Commissioners Todd Mielke and Mark Richard drove to a $1.1 million finish while Commissioner Bonnie Mager waved a yellow flag.
A 2-1 vote added $588,500 to the taxpayer spending already approved this year for improvements to the raceway, bringing the total to $1.1 million.
“I believe this track is becoming the de facto first priority of this government,” Mager said, contending it is “sucking money” from traditional government services.
Most county departments are still bleeding from a $12 million, 12.5 percent cut in general fund spending this year.
Even before the cuts, the Sheriff’s Office had to curtail a new community corrections program that was helping reduce jail populations. That’s where Mager would have preferred to spend the $588,500 that will be used to realign the three-track raceway’s sports-car road course.
The realignment has several purposes. It would eliminate the need to cross the road course to get to the raceway office, and it would separate the road course from the drag strip.

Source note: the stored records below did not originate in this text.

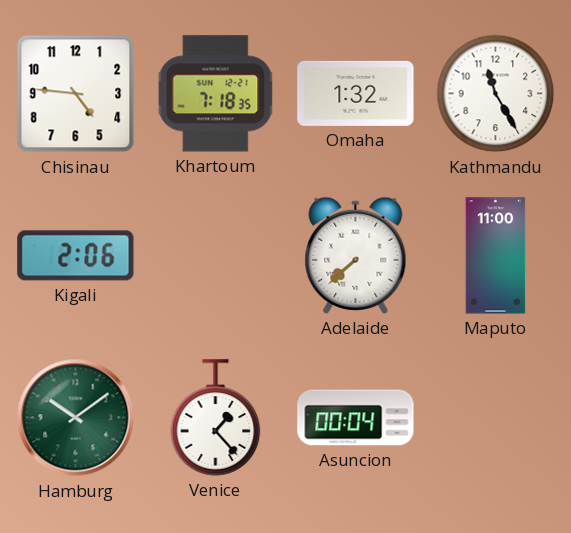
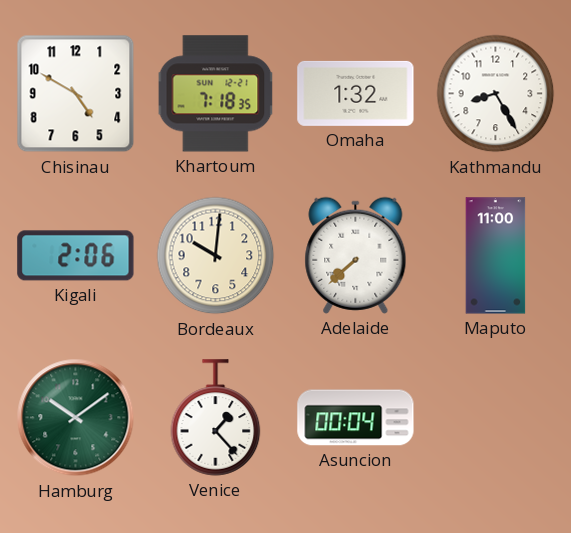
Chisinau: 4:46 -> 4:50
Kathmandu: 11:25 -> 8:25
Bordeaux: none -> 10:01
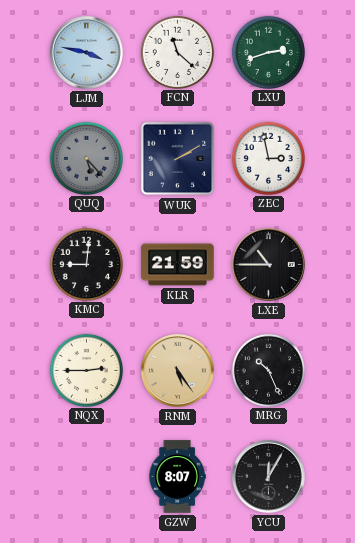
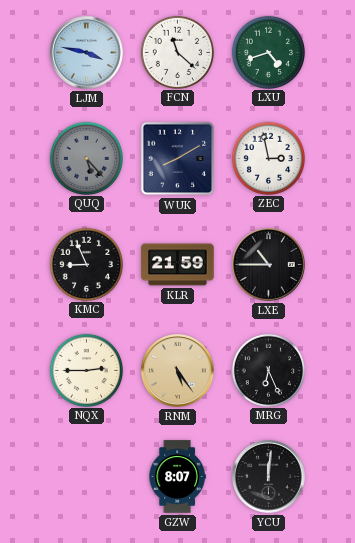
LXU: 2:42 -> 4:42
WUK: 2:10 -> 8:10
KMC: 9:01 -> 8:56
MRG: 10:26 -> 6:26
YCU: 12:05 -> 12:01
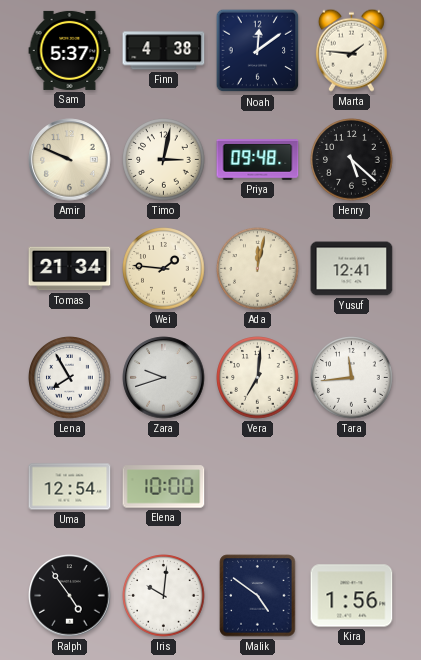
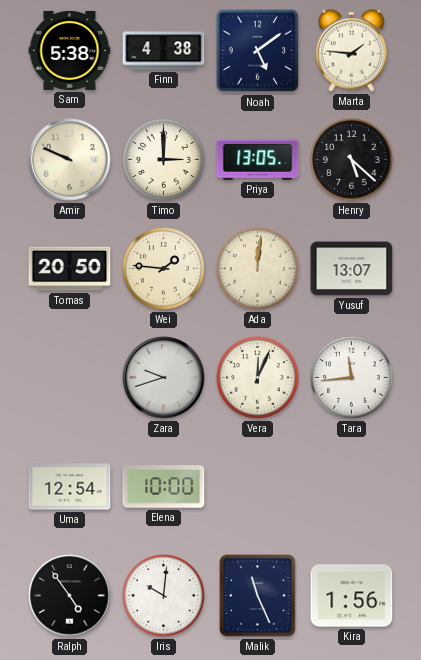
Sam: 5:37 -> 5:38
Noah: 12:09 -> 5:09
Timo: 3:02 -> 3:00
Priya: 09:48 -> 13:05
Tomas: 21:34 -> 20:50
Ada: 12:02 -> 12:01
Yusuf: 12:41 -> 13:07
Lena: 7:55 -> none
Vera: 7:01 -> 12:04
Malik: 4:51 -> 11:26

At present, concrete drag strip walls have to be moved so sports cars can drive around the concrete drag strip to remain on asphalt and avoid traction problems. The time-consuming process precludes back-to-back road-racing and drag-strip events.
Mielke and Richard said the raceway isn’t their top priority, but they made no apologies for “stepping out of the box” for an economic-development and recreational project they hope will pay dividends.
The raceway is part of the Department of Parks, Recreation and Golf, which accounts for only about 1.5 percent of the general fund budget, Mielke said.
Having purchased the 314.7-acre raceway for $4.3 million in April 2008, failing to provide needed improvements would be “calling for our own demise,” Richard said.
Mielke likened raceway improvements to $2.8 million in improvements commissioners approved as part of the Spokane Indians’ current lease of the county’s baseball stadium.
He also noted that commissioners endorsed a plan earlier this month to rebuild a broken-down control booth in the county juvenile detention center at an estimated cost of $200,000.
But that was only part of the problem, Mager said. “They need employees.”
Juvenile Court Services Director Bonnie Bush and Juvenile Court Judge Neal Rielly told commissioners that lack of personnel is causing safety problems.
Bush has asked – so far without success – for commissioners to restore three corrections officers and an electronic-monitoring probation officer at an annual cost of $253,650.
Similarly, the Department of Building and Planning – which has lost half its work force in two years – has called for a rescue that could cost $200,000.
Mager drew a distinction between Tuesday’s action and previous track spending that she supported. She said the earlier spending was for spectator safety while the new work seems aimed at maximizing profit by allowing more events.
Mager voted earlier this year to spend $200,000 to repair crumbling steps, install debris- and crowd-control fences and move a propane tank out of the concession stand. Last week, she voted to spend $245,000 more for spectator-area safety and disability-access work.
“I don’t think the county has any business being in the racetrack business,” Mager said in an interview. “But now that we’ve got this albatross, we’ve got to make sure that the spectators we invite in are safe.”
However, county risk manager Steve Bartel and Parks Director Doug Chase agreed with Mielke and Richard that realigning the road course is an urgent safety and liability issue.
Currently, track operators must rely on radio communications to direct office traffic across the track during events.
“One bit of miscommunication … and we have a very serious accident,” Bartel said.
Since the county has owned the raceway, “we’ve had several close calls,” Chase said. “It’s just scary.”
Mielke jokingly alluded to criticism from Spokesman-Review columnist Doug Clark.
“It would be somebody like Doug Clark who would go out there in his Vista Cruiser and get hit and want to retire on the county,” Mielke said. “But I’m just not willing to do it.”